Tingkat keberhasilan endoskopi retrograde cholangiopancreatography dibanding endoskopi konvensional adalah sekitar 50-92% pada pasien yang menerima Billroth-II gastrojejunostomy, sekitar 51% pada pasien yang menerima bedah Whipple, 33-67% pada pasien dengan Roux-en-Y anastomosis. Perubahan anatomis paska operasi dilakukan bedah perkutan transhepatik cholangiography (Percutaneous transhepatik cholangiography and drainase, PTCD).
Namun, ini, memiliki risiko lebih tinggi dan komplikasi. Oleh karena itu, jika kita dapat mengatasi perubahan posisi anatomi paska operasi, sehingga endoskopi tradisional tidak dapat memperpendek panjang usus kecil untuk mencapai kesulitan antarmuka empedu, maka penggunaan endoskopi perubahan posisi anatomi pada pasien setelah retrograde cholangiopancreatography endoskopik, menjadi pilihan yang relatif baik. Sebagai aplikasinya double balloon enteroscopy menarik kembali usus kecil, dan perlahan-lahan memperpendek karakteristik dari usus kecil.
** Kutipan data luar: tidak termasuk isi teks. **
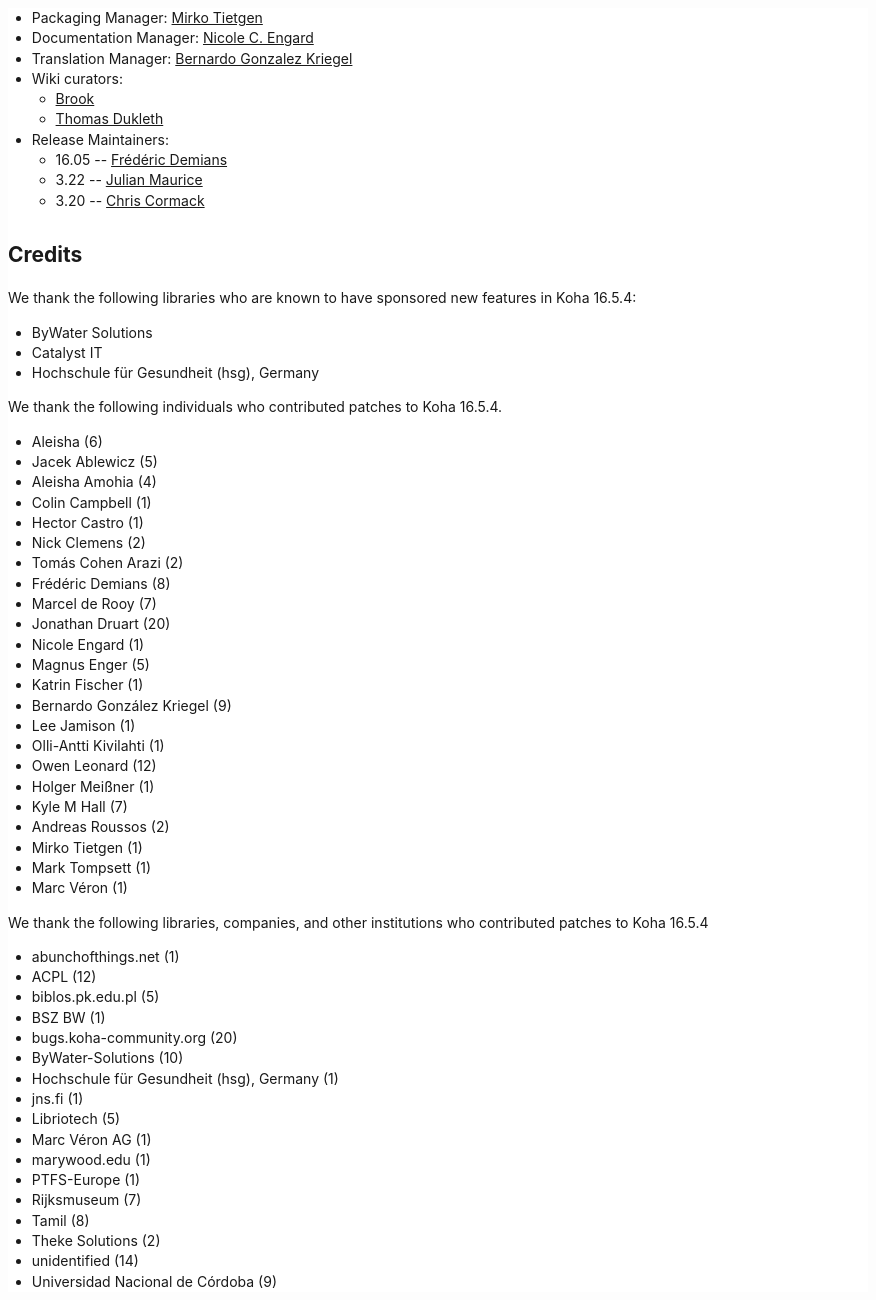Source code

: - Packaging Manager: [Mirko Tietgen](mailto:mirko@abunchofthings.net)
- Documentation Manager: [Nicole C. Engard](mailto:nengard@gmail.com)
- Translation Manager: [Bernardo Gonzalez Kriegel](mailto:bgkriegel@gmail.com)
- Wiki curators: 
  - [Brook](mailto:)
  - [Thomas Dukleth](mailto:kohadevel@agogme.com)
- Release Maintainers:
  - 16.05 -- [Frédéric Demians](mailto:f.demians@tamil.fr)
  - 3.22 -- [Julian Maurice](mailto:julian.maurice@biblibre.com)
  - 3.20 -- [Chris Cormack](mailto:chrisc@catalyst.net.nz)

## Credits

We thank the following libraries who are known to have sponsored
new features in Koha 16.5.4:

- ByWater Solutions
- Catalyst IT
- Hochschule für Gesundheit (hsg), Germany

We thank the following individuals who contributed patches to Koha 16.5.4.

- Aleisha (6)
- Jacek Ablewicz (5)
- Aleisha Amohia (4)
- Colin Campbell (1)
- Hector Castro (1)
- Nick Clemens (2)
- Tomás Cohen Arazi (2)
- Frédéric Demians (8)
- Marcel de Rooy (7)
- Jonathan Druart (20)
- Nicole Engard (1)
- Magnus Enger (5)
- Katrin Fischer (1)
- Bernardo González Kriegel (9)
- Lee Jamison (1)
- Olli-Antti Kivilahti (1)
- Owen Leonard (12)
- Holger Meißner (1)
- Kyle M Hall (7)
- Andreas Roussos (2)
- Mirko Tietgen (1)
- Mark Tompsett (1)
- Marc Véron (1)

We thank the following libraries, companies, and other institutions who contributed
patches to Koha 16.5.4

- abunchofthings.net (1)
- ACPL (12)
- biblos.pk.edu.pl (5)
- BSZ BW (1)
- bugs.koha-community.org (20)
- ByWater-Solutions (10)
- Hochschule für Gesundheit (hsg), Germany (1)
- jns.fi (1)
- Libriotech (5)
- Marc Véron AG (1)
- marywood.edu (1)
- PTFS-Europe (1)
- Rijksmuseum (7)
- Tamil (8)
- Theke Solutions (2)
- unidentified (14)
- Universidad Nacional de Córdoba (9)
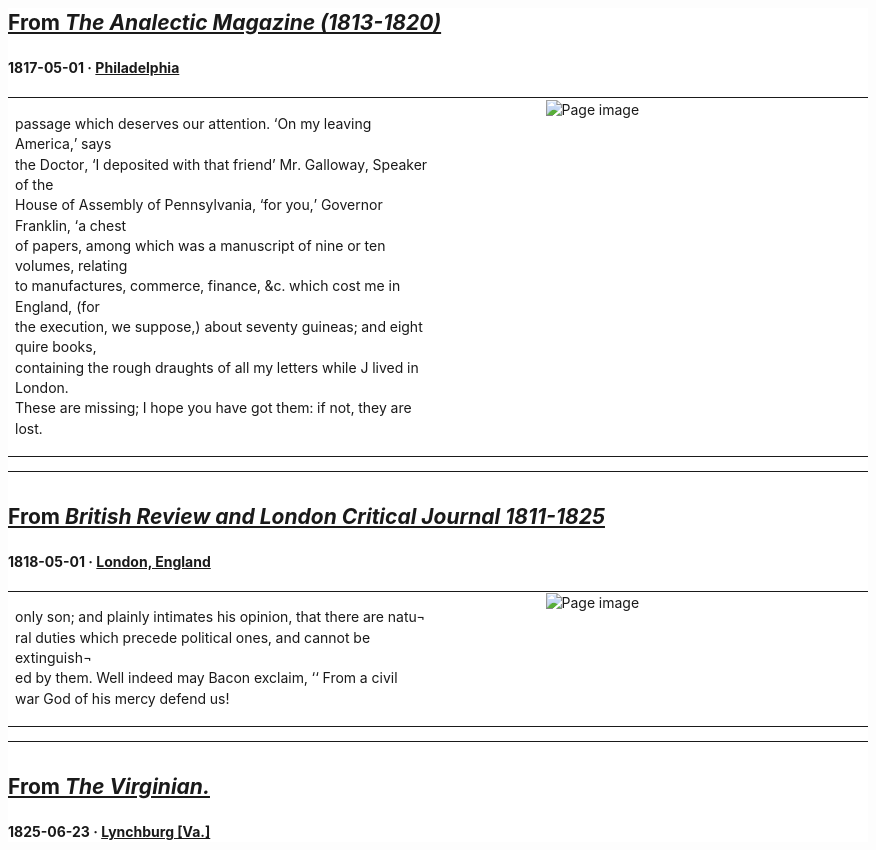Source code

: 
## [From _The Analectic Magazine (1813-1820)_](https://archive.org/details/sim_analectic-magazine_1817-05_9/page/n20/mode/1up?view=theater)

#### 1817-05-01 &middot; [Philadelphia](http://dbpedia.org/resource/Philadelphia)

<table style="width: 100%;"><tr><td style="width: 50%">

  
passage which deserves our attention. ‘On my leaving America,’ says  
the Doctor, ‘I deposited with that friend’ Mr. Galloway, Speaker of the  
House of Assembly of Pennsylvania, ‘for you,’ Governor Franklin, ‘a chest  
of papers, among which was a manuscript of nine or ten volumes, relating  
to manufactures, commerce, finance, &amp;c. which cost me in England, (for  
the execution, we suppose,) about seventy guineas; and eight quire books,  
containing the rough draughts of all my letters while J lived in London.  
These are missing; I hope you have got them: if not, they are lost. 
</td><td style="width: 50%; max-height: 75%; margin: auto; display: block;">
<img alt="Page image" src="https://iiif.archive.org/iiif/sim_analectic-magazine_1817-05_9&#0036;20/pct:10.844749,68.284347,67.037671,10.543404/600,/0/default.jpg"/>
</td>
</tr></table>

---

## [From _British Review and London Critical Journal 1811-1825_](https://archive.org/details/sim_british-review-and-london-critical-journal_1818-05_11_22/page/n114/mode/1up?view=theater)

#### 1818-05-01 &middot; [London, England](http://dbpedia.org/resource/London)

<table style="width: 100%;"><tr><td style="width: 50%">

  
only son; and plainly intimates his opinion, that there are natu¬  
ral duties which precede political ones, and cannot be extinguish¬  
ed by them. Well indeed may Bacon exclaim, ‘‘ From a civil  
war God of his mercy defend us! 
</td><td style="width: 50%; max-height: 75%; margin: auto; display: block;">
<img alt="Page image" src="https://iiif.archive.org/iiif/sim_british-review-and-london-critical-journal_1818-05_11_22&#0036;114/pct:11.007463,59.742647,71.797264,6.507353/600,/0/default.jpg"/>
</td>
</tr></table>

---

## [From _The Virginian._](https://chroniclingamerica.loc.gov/lccn/sn85027015/1825-06-23/ed-1/seq-1)

#### 1825-06-23 &middot; [Lynchburg [Va.]](http://dbpedia.org/resource/Lynchburg%2C_Virginia)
Hal ini dapat mengatasi masalah posisi anatomi setelah operasi agar endoskopi tradisional tidak dapat memperpendek panjang usus kecil untuk mencapai kesulitan antarmuka empedu, Jadi double balloon enteroscopy harus didasarkan pada posisi anatomi endoskopi setelah operasi untuk mengubah pelaksanaan endoskopi retrograde cholangiopancreatography.

Rektal enteroskopi
Rehabilitasi Paska Operasi
Menurut pengalaman rumah sakit kami, double balloon enteroscopy untuk endoscopic retrograde cholangiopancreatography (DBE-ERCP) pada pasien yang mengalami perubahan anatomis posisi pasca operasi merupakan solusi pengobatan endoskopi cukup aman dan sukses. double balloon enteroscopy untuk endoscopic retrograde cholangiopancreatography (DBE-ERCP), dapat memberikan pasien dsebuah pilihan baru yang aman dan bebas dari percutaneous transhepatik cholangiography and drainase.
- Artikel ini juga dimuat di Chang Gung Informasi Medis Volume 31 issue ke-9.